Selon cette professeure titulaire qui n'a pas attendu la création d'une chaire pour s'intéresser au sujet puisqu'elle s'est dirigée en gérontologie il y a plus de 20 ans, les impacts à long terme du virage ambulatoire sont encore mésestimés. "Il y a des effets positifs dans cette réorientation. Par exemple, on croyait que la chirurgie d'un jour était très mal reçue par les usagers. Au contraire, de nombreux patients sont contents de retourner rapidement à la maison après une opération mineure comme l'ablation d'un kyste ou une intervention pour la cataracte."

Outre ces "cas simples", il est évident que des opérations complexes nécessitent une supervision constante. Les familles sont alors les meilleurs alliés du ministère de la Santé et des Services sociaux dans la réorganisation du système. D'ailleurs, Francine Ducharme insiste pour bannir du vocabulaire le terme "aidant naturel", car le fait de s'occuper d'un conjoint ou d'un parent en perte d'autonomie n'a rien de naturel. Elle préfère de beaucoup l'expression "aidant familial". Et qu'on le veuille ou non, il s'agit d'abord et avant tout de femmes. "Certains hommes jouent le rôle d'aidants, et nous avons un projet d'étude pour mieux les connaître, mais dans plus de 90% des cas, ce sont encore des femmes qui prennent soin des proches. La fille ou la conjointe du malade le plus souvent, la belle-fille à l'occasion."

Chercheuse happée par son sujet
Mme Ducharme s'est elle-même sentie devenir sujet de recherche lorsqu'elle a aidé sa mère à s'occuper de son père atteint de cancer. Pendant trois ans, mère et fille (toutes deux infirmières, d'ailleurs) ont donc pu mettre un visage sur les statistiques. "Je vous assure que ça m'en a appris beaucoup sur les aidants familiaux."

Que faire lorsque la pression du patient monte subitement? Lorsqu'il se plaint de vives douleurs? Lorsque les doses de médicaments à administrer sont imprécises ? "J'ai moi-même appelé Info-santé à plusieurs reprises, dit l'aidante. Pourtant, ma mère et moi possédions une formation pour intervenir auprès des malades. Comment se sentent celles qui n'en ont aucune? Faire des injections, donner des soins spécialisés n'est pas toujours facile."

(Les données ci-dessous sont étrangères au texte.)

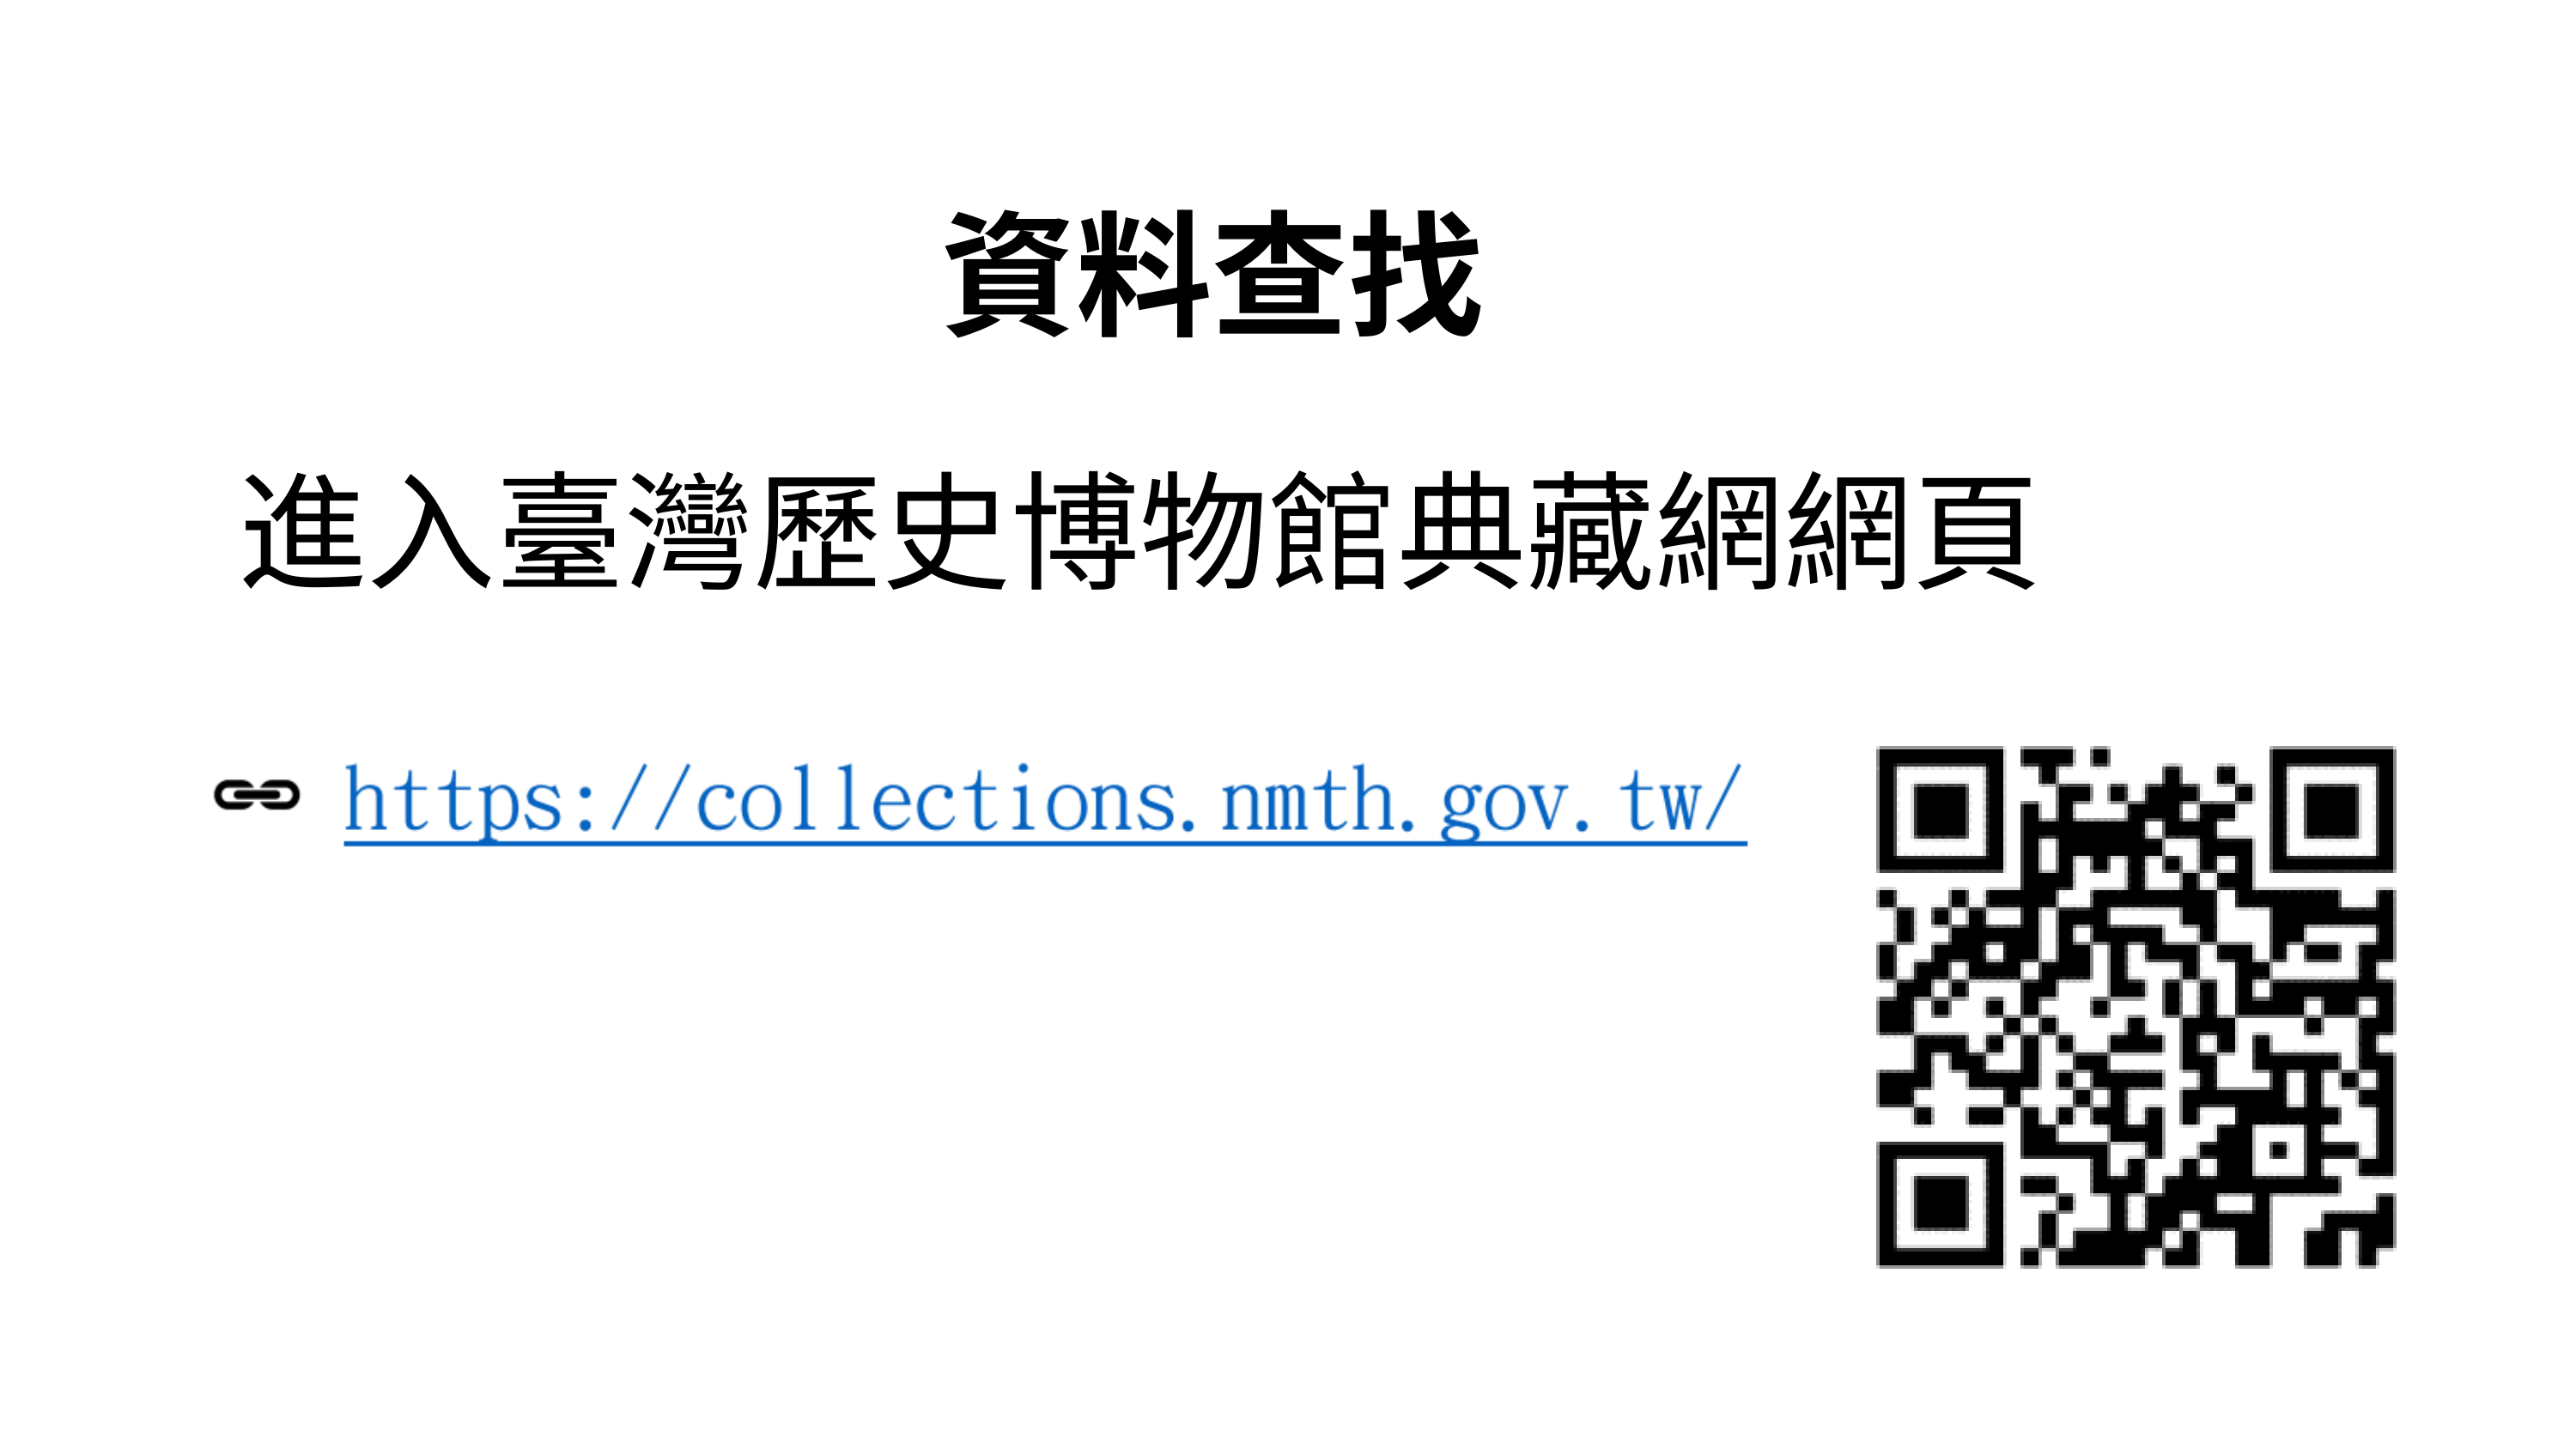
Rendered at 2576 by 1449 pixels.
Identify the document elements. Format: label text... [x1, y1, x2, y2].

Même pour deux infirmières aguerries, le virage ambulatoire comportait des ratés. Par exemple, quand le malade a senti la mort venir, ses proches n'ont pas pu diminuer ses souffrances. "Je voulais lui donner de la morphine. Info-santé m'a répondu de l'emmener à l'hôpital!"

M. Ducharme s'est éteint pendant le temps des Fêtes. Il avait 70 ans.

Aider les aidants
Cette expérience a définitivement convaincu Mme Ducharme que la santé des aidants familiaux était fondamentale. "En général, les femmes prennent soin de leurs proches jusqu'à ce qu'elles n'en puissent plus. Leur santé s'en ressent. Elles doivent alors elles-mêmes visiter l'urgence et, dans certains cas, être hospitalisées. Le patient est alors dans une position délicate. Il risque d'être hospitalisé de nouveau. Tout cela coûte cher à la société."

Au cours des visites à domicile, il importe donc d'aider autant les personnes qui prennent soin d'un malade que le malade lui-même. Voeu pieux? En tout cas, certains pays commencent à réaliser l'importance de ces alliés bénévoles. Récemment, Mme Ducharme a effectué un stage en Angleterre, où elle a constaté que certains aspects de l'intervention des familles sont enchâssés dans la loi depuis 1995.

Ce sujet et bien d'autres figurent au programme de la Chaire de recherche en soins infirmiers à la personne âgée et à la famille. Mme Ducharme estime que les fonds de cette chaire permettront de faire avancer les connaissances plus rapidement.

Première au Canada, la Chaire est issue d'un programme de partenariat entre la Faculté des sciences infirmières de l'Université de Montréal et l'Institut interuniversitaire de gériatrie de Montréal, et est financée par les diplômés de la Faculté, la Croix-bleue du Québec, Merck Frosst Canada, le fonds Guy-Sauvageau et des donateurs anonymes.

Actuellement, la Chaire dispose d'un fonds de 800 000$, mais on souhaite atteindre sous peu le cap du million de dollars afin d'assurer sa pérennité. Seuls les intérêts seront alors utilisés pour financer les opérations.